道:〃就算他自己不要,可夜王有誰見過?〃
紫嵐的臉色方才已經恢復了許多,這時突然又變得白了。她看了看外面,夜已深了,只是零星蟲聲,清清冷冷的,偶爾響上兩三句。她湊到我耳邊,很小聲地道:〃阿康,我告訴你,夜王真的有的,我看到過!〃
她說得如此鄭重,也不像在說謊。我道:〃你真看到過?〃
〃好多年前了。那時有一年突然來了很多汽車,一個穿得很漂亮的男人到村子裡來找柳文淵,〃她說到這兒,又看了看四周,忽然將聲音又放低了許多,道:〃你可千萬不要告訴別人。〃
她這時的樣子和一個普通的小女孩沒什麼不同,雖然她也不算很小的小女孩了。儘管她樣子不好看,可是這副神態卻很有幾分可愛。我覺得自己的心情也開朗了許多,忍住笑,道:〃好的,我不說,你說下去吧。〃
〃我從來沒見過這麼漂亮的衣服,好像不是布的,挺得跟……跟水一樣。〃她想了想才說出這麼個比喻,大概在她的意識中,只有水面才可以和筆挺的衣料做對比,儘管這個比喻並不貼切。她嚥了口唾沫,又道:〃他還給我帶了些糖來,很甜,黑黑軟軟的,放進嘴裡就化了,很好吃的。〃說著還舔了舔舌頭,似乎在回味著許多年前的糖塊滋味。我不禁感到好笑,猛然間想起衣袋裡還有塊巧克力,伸手掏出來道:〃我這兒也有塊糖,你吃吃看。〃
雖然衣服被打溼過,不過巧克力的包裝很嚴實,也沒有融化。
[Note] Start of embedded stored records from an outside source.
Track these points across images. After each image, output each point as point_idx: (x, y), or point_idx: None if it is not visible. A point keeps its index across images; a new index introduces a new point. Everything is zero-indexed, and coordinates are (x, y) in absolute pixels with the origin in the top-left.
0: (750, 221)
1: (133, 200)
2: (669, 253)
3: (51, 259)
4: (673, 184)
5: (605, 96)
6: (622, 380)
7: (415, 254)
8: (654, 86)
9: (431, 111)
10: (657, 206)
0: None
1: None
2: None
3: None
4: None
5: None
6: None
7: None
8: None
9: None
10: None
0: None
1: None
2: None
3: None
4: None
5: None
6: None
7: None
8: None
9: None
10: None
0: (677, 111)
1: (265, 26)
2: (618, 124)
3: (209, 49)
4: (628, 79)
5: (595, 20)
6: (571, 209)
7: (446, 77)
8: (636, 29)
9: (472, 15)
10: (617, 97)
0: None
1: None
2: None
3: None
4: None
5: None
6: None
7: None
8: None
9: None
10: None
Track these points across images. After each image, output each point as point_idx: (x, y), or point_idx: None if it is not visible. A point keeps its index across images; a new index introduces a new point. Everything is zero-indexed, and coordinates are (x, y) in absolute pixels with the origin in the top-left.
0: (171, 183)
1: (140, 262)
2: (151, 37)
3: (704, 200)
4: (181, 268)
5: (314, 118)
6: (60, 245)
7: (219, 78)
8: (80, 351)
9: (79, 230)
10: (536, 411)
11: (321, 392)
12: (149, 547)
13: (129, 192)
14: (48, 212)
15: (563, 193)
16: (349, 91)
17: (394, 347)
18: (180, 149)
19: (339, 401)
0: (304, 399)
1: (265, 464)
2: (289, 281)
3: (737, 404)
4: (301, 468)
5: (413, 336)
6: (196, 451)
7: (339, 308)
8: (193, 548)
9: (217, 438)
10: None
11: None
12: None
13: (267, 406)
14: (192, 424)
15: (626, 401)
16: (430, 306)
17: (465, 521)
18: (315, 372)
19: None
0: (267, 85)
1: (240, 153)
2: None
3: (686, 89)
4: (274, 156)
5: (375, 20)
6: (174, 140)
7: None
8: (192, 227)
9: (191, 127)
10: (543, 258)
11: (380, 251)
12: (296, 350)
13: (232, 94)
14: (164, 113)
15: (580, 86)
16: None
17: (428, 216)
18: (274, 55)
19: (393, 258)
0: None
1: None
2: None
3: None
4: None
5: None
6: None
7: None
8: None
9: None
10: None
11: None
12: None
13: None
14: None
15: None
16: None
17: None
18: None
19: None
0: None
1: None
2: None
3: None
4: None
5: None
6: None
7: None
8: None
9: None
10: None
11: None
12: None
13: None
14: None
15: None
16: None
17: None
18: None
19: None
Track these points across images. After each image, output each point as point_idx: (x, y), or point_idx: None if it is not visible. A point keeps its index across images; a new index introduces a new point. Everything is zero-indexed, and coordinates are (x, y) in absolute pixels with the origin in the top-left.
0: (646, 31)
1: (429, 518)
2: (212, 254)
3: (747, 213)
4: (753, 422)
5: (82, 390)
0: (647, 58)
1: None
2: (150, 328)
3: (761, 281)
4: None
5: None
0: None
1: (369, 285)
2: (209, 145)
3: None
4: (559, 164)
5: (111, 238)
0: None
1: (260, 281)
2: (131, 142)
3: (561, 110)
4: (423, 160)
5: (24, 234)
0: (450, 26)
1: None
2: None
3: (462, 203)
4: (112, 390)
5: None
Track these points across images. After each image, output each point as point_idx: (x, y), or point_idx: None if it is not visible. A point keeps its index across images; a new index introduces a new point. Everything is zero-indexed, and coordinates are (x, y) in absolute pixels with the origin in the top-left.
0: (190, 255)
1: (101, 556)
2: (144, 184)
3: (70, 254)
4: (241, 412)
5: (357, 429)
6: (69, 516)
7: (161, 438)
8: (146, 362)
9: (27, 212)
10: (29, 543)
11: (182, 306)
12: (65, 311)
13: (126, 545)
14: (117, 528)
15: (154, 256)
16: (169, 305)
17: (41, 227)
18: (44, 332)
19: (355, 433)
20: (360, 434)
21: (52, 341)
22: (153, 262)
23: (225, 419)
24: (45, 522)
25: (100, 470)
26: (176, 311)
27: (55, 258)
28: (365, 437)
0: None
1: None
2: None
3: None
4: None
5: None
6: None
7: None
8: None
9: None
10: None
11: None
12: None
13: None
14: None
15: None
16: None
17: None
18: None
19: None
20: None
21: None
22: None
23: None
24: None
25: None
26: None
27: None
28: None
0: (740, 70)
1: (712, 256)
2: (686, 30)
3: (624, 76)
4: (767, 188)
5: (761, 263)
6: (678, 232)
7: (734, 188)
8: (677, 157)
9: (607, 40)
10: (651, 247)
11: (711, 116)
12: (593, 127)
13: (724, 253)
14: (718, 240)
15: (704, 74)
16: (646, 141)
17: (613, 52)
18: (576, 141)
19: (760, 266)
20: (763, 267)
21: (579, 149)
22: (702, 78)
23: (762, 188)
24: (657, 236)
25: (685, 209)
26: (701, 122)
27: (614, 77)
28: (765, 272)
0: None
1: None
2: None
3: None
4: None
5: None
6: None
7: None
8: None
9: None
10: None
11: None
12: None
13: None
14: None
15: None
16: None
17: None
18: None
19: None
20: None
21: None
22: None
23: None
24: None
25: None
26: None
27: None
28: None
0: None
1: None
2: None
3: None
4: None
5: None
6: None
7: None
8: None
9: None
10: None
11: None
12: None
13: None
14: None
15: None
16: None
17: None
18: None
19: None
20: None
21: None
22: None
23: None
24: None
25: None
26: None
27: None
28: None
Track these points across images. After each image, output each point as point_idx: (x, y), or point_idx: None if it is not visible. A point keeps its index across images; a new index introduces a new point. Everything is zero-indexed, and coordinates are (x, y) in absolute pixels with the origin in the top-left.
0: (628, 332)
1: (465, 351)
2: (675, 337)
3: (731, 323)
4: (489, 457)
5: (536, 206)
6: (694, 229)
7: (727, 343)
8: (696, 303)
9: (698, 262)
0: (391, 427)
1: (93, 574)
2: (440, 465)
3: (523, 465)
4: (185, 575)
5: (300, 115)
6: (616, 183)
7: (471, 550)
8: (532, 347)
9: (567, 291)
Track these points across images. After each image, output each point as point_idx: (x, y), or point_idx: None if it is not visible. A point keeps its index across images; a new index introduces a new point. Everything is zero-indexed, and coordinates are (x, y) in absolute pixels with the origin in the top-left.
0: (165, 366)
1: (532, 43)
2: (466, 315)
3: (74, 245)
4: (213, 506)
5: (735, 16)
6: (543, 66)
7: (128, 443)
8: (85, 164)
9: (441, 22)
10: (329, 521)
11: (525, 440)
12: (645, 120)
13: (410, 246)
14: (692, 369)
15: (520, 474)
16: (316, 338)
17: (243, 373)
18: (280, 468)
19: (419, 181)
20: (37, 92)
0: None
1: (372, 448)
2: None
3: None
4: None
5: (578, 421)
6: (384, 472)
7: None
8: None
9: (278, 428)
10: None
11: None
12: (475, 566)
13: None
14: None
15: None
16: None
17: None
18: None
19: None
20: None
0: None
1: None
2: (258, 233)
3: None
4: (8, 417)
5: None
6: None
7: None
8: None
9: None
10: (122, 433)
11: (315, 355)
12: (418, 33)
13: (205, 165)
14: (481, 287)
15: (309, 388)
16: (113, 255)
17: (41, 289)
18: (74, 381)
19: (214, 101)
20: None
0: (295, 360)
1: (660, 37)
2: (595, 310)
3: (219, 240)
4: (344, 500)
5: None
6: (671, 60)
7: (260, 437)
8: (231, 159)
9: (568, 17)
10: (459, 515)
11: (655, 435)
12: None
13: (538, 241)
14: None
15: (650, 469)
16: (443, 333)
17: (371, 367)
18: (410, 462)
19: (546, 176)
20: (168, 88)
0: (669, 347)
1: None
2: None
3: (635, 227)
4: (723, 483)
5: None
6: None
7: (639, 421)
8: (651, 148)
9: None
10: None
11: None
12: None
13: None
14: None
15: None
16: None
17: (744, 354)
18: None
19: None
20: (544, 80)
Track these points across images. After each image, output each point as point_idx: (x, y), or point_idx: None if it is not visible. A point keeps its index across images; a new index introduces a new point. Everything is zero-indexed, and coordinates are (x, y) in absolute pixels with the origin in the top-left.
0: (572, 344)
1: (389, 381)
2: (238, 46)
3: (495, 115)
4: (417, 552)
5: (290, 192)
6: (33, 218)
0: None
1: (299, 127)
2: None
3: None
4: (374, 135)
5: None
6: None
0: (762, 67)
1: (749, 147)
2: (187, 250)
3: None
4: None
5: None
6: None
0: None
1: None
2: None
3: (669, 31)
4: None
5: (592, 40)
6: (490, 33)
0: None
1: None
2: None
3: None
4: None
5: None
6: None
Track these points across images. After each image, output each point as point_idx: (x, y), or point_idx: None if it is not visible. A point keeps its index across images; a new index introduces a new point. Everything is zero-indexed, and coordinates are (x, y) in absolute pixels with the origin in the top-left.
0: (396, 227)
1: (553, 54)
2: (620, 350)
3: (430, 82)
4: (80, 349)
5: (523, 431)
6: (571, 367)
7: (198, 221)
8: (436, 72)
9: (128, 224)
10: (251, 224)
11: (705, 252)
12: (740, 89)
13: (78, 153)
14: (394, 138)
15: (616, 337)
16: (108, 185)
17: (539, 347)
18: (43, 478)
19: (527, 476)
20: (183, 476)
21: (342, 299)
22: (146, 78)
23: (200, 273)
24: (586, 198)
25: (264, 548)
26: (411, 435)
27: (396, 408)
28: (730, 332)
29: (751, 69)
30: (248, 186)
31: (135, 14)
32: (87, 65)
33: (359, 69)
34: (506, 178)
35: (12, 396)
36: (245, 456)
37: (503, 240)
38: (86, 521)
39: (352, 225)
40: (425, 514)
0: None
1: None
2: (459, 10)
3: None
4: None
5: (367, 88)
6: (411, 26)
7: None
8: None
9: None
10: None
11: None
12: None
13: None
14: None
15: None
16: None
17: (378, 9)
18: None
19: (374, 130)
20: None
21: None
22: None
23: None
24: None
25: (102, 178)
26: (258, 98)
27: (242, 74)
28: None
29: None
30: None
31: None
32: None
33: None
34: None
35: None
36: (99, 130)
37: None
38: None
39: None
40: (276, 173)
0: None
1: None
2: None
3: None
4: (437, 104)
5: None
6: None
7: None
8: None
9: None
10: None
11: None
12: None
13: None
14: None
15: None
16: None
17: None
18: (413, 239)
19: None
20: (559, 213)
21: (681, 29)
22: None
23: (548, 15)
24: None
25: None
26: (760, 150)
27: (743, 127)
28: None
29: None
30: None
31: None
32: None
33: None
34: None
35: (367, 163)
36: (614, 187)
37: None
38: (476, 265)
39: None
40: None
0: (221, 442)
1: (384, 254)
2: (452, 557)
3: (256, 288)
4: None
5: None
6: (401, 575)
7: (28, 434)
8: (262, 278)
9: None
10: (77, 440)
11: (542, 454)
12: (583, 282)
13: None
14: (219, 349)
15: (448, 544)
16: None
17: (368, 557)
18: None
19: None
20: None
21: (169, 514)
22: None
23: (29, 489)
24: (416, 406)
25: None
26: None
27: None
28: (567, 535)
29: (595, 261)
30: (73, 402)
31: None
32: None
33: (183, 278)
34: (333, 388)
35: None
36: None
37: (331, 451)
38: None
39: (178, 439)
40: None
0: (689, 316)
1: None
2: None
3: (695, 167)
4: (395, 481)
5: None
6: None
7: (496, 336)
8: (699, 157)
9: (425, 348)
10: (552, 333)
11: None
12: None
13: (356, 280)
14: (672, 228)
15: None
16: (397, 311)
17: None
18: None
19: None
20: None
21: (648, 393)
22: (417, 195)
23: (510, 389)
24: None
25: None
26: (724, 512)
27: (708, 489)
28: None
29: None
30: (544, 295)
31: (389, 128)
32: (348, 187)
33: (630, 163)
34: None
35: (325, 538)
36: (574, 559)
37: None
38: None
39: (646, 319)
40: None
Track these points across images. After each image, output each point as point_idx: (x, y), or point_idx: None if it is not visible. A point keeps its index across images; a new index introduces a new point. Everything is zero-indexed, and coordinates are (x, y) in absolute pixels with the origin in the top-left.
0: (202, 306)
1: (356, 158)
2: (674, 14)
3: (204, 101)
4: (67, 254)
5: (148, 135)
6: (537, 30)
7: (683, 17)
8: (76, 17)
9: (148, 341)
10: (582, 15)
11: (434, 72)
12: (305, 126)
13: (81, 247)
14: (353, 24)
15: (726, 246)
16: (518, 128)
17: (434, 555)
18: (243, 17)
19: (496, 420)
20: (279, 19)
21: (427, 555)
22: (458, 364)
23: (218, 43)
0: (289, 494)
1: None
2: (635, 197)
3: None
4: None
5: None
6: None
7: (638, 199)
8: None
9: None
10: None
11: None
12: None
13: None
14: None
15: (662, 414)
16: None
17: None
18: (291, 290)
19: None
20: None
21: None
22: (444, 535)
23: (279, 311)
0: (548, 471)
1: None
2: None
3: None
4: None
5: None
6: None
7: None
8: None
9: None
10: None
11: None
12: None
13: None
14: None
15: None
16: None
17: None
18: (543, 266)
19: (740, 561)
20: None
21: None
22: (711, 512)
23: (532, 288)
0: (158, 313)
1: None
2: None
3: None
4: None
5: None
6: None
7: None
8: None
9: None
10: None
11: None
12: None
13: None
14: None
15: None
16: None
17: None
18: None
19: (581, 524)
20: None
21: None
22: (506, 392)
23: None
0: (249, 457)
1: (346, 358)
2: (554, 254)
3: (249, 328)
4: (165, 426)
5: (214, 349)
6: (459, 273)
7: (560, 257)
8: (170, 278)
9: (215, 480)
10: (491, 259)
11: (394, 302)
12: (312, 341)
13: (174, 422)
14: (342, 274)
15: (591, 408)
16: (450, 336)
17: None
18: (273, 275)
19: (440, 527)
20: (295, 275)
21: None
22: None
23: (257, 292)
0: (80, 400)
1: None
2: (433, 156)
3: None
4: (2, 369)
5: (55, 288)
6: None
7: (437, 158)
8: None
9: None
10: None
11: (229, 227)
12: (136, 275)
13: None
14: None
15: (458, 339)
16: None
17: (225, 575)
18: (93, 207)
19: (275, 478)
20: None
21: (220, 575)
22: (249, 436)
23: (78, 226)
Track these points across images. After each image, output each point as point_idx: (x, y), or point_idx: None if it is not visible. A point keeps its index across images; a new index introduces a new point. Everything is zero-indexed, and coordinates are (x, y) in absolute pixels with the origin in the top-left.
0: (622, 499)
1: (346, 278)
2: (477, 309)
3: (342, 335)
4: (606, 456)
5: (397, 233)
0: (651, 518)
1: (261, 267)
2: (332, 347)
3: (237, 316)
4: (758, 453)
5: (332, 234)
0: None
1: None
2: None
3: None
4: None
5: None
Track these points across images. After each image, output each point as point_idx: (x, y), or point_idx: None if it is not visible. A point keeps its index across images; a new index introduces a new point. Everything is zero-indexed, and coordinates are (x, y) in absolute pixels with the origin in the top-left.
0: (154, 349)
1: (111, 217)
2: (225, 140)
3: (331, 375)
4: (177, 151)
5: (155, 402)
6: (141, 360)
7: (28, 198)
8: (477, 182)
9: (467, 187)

紫嵐接過來,喜出望外地道:〃對了,就是這種糖!〃她剝開糖紙,扳下一小塊放進嘴裡抿著,眼裡閃著驚喜。吃完這一塊,她想了想,又扳下一小塊,把另外的細細包好,放進懷裡。看著她這副樣子,我實在忍不住想笑,道:〃藏那麼好做什麼?愛吃就多吃點啊。〃
〃慢慢吃好了,從那兒以後,我從來沒吃過這麼好吃的東西。〃
我心頭略略一酸。雖然現在丟了工作,但巧克力對於我還不算什麼奢侈品。我道:〃紫嵐,明天我就帶你去沅陵買幾塊吧。〃
紫嵐一把抓住我,又驚又喜地道:〃真的?那太好了!〃我終於笑了起來,道:〃好了好了,你嘴角上還有巧克力呢。〃
她伸出舌頭來舔了舔,不好意思地放開我,道:〃你真好。村裡沒人要理我跟阿嬤,只有你跟我好。〃
〃他們為什麼不理你?〃紫嵐雖然長得不好看,但這種村子裡,別人也未必好看到哪裡去。紫嵐和她的阿嬤僻處在村子外圍,明顯是很為村民排斥,我實在想不通。紫嵐還沉浸在吃到巧克力的欣喜中,道:〃我也不知道。明天你一定要帶我去啊,不許賴的。〃
〃當然不賴。你再說下去吧,那個人後來怎麼了?〃
一說到那個人,紫嵐的臉色又沉了下來,道:〃那個人一開始對柳文淵很客氣,兩個人在房裡說話,突然吵了起來。吵得很兇,可是聲音還是很低,後來,我就睡著了。睡醒的時候,我突然聽見柳文淵的房裡好像有人在哭,就偷偷走過去看。〃
〃看到什麼?〃
她的眼裡突然閃過一絲恐懼,哆嗦了一下,道:〃那個人正躺在地上,柳文淵正在咬他的喉嚨邊上。〃她說著,用手摸了摸脖子一邊。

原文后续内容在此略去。